Capabilities - is our capacity to produce and accomplish tasks: talents, attitudes, skills, knowledge and style. To build your capabilities run with your strengths. Match your strengths to unique high-value opportunities. Know where you are going and keep the vision in front of you. 
Results - is your track record. People evaluate you on three key indicators of performance. Past, current and anticipated. To improve your results take responsibility and adopt a "results" mind-set. Expect to win and create a climate of high expectations. Finish strong and avoid the "victim mentality." 
Trust in a relationship and an environment of trust in the economy, national security or the stock market makes all the difference. The behaviors that you exhibit in public and behind closed doors with your stakeholders will set the tone for everyone inside and outside the organization. Can you think of any companies or people over the past two years that you have lost trust in?

When a person loses trust in another person, a company or its government, in many cases it comes back to information governance.
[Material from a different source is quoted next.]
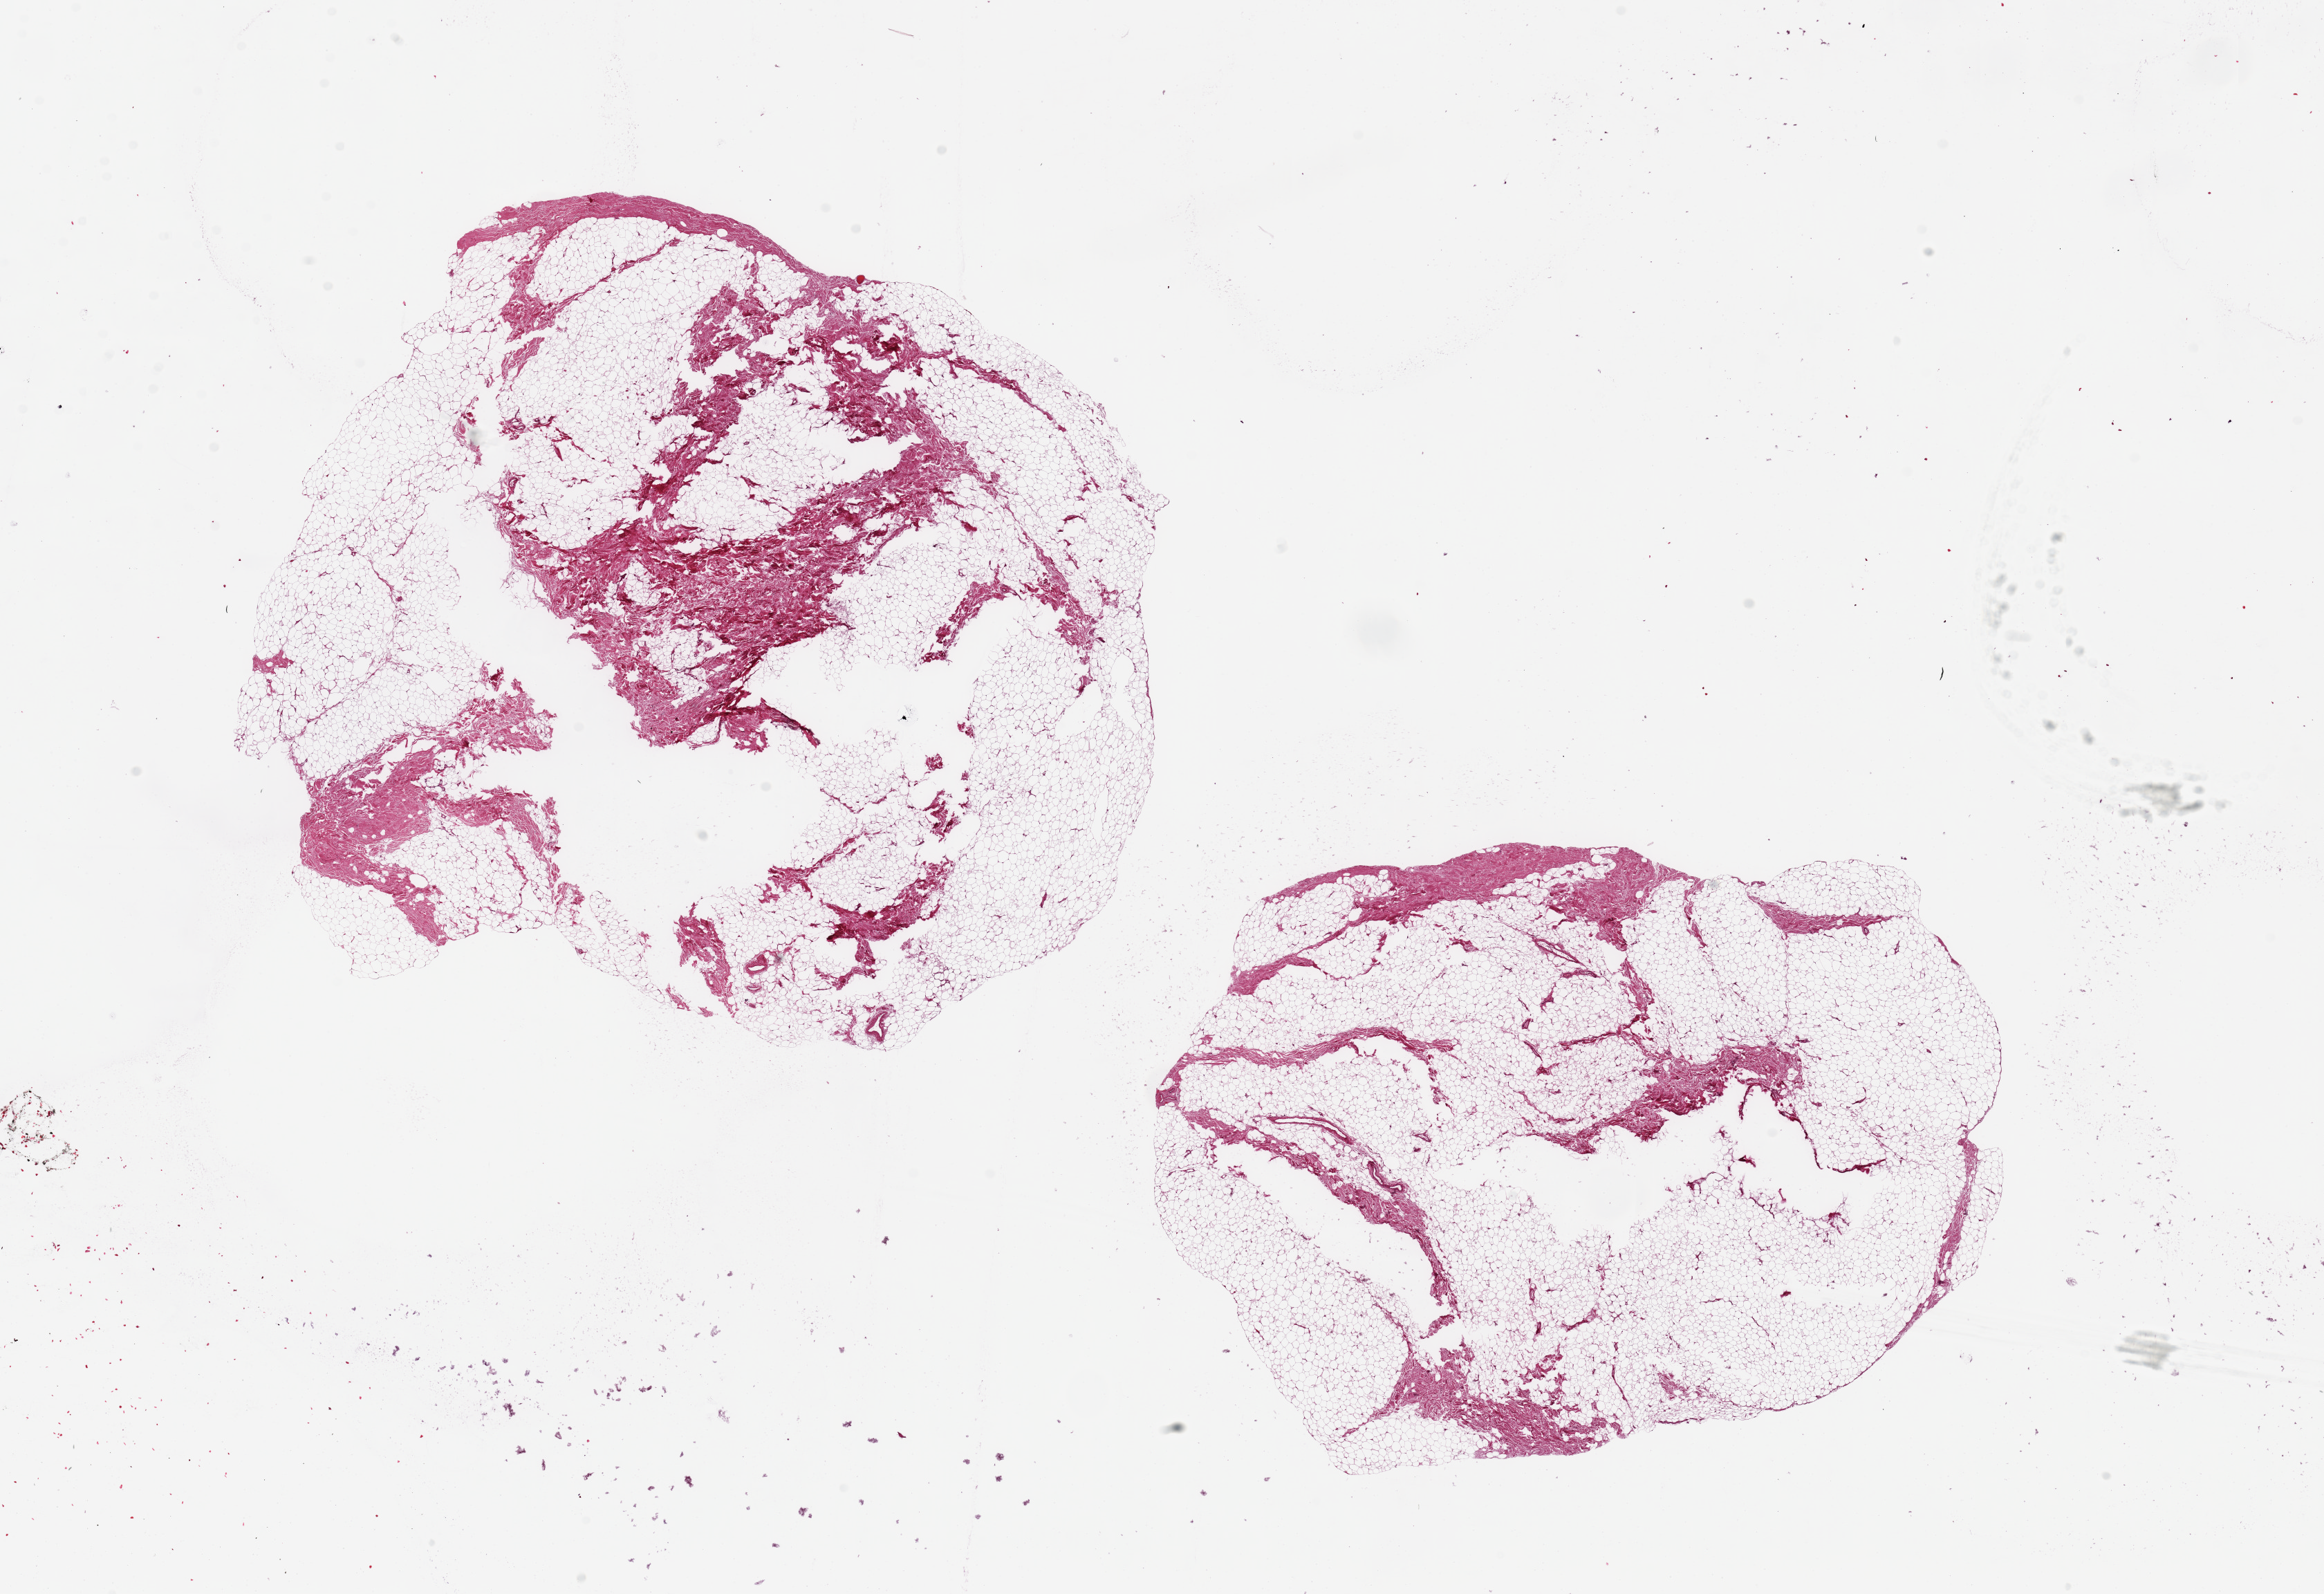
Hematoxylin and eosin (H&E) whole-slide image, low-resolution overview of the scanned area, about 26.6 x 18.2 mm (from a 20x scan). PAXgene-fixed, paraffin-embedded tissue. Sampled site (target tissue): breast. Donor tissue sample. Donor: male.
Reviewer comment on this tissue sample: 2 pieces ~9x8mm, all fibroadipose tissue, no ductal elements noted.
The time, place and method for information dissemination or sharing will in many cases, become the basis for the reason why trust is maintained or eroded in the eyes of the other.

Suffice it to say that more than ever, "Open Source" information is becoming the starting point for all intelligence collection activities. In the context of the corporate policy regarding the use of systems, most if not all companies have the right to monitor all applications for "Red Flag" indicators of fraud, espionage or other violations of state and federal laws. Corporations are using "Open Source" information to determine the initial profile of potential candidates for open positions including the analysis of FaceBook or LinkedIn social networking sites.
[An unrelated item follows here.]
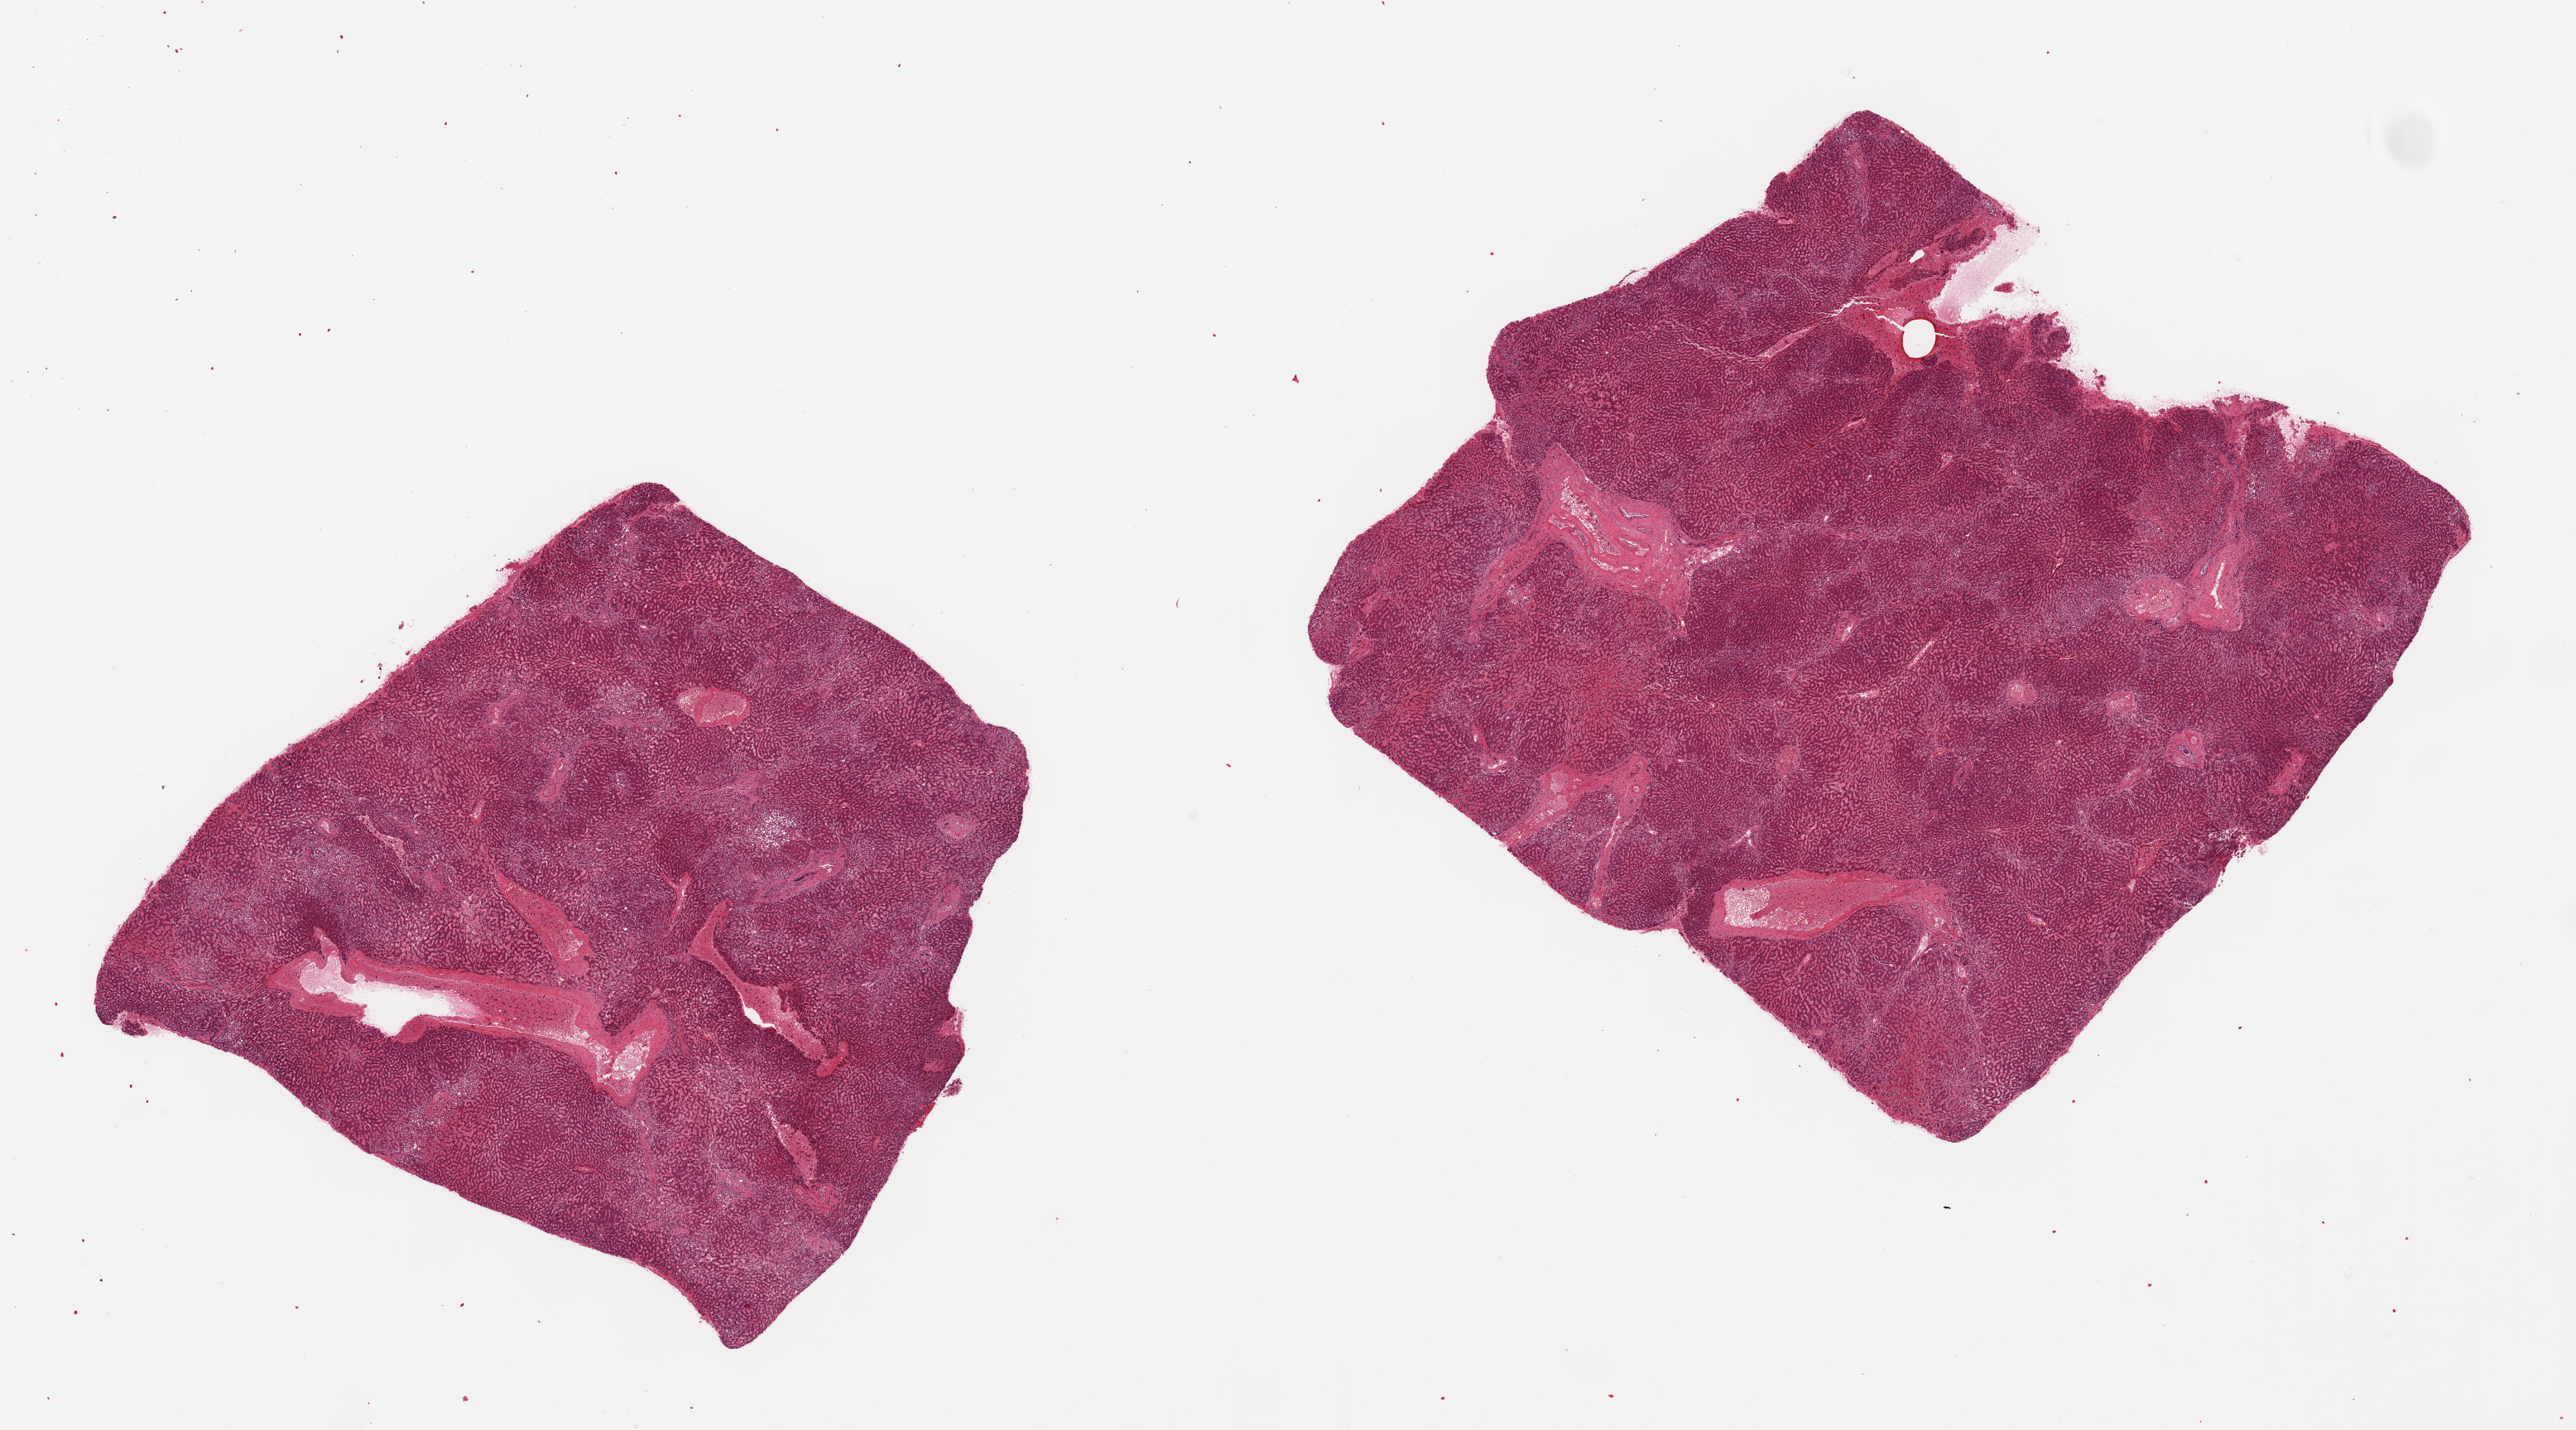
H&E whole-slide image, shown as a low-resolution overview of the whole scanned area (about 24.6 x 13.7 mm), PAXgene-fixed, paraffin-embedded tissue, sampled site (target tissue): liver, donor tissue sample. Female donor.
Review note (as recorded): 2 pieces diffuse moderate macrovesicular steatosis and moderate passive congestion.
Executive Order 12333 emphasizes US citizens rights:
The Executive Order maintains and strengthens existing protections for Americans' civil liberties and privacy rights. The Executive Order retains and reinforces the provisions in place in the original Executive Order 12333 to ensure that all intelligence activities are conducted in a manner that protects the civil liberties and privacy rights of Americans. All collection, retention, and dissemination of information regarding United States persons must be conducted in accordance with procedures approved by the Attorney General.
The future of "Building Communities of Trust" in the United States will require significant investments in building awareness, training front line officers and implementing effective oversight mechanisms. It will be achieved without the sacrifice of the rule sets established in 1791.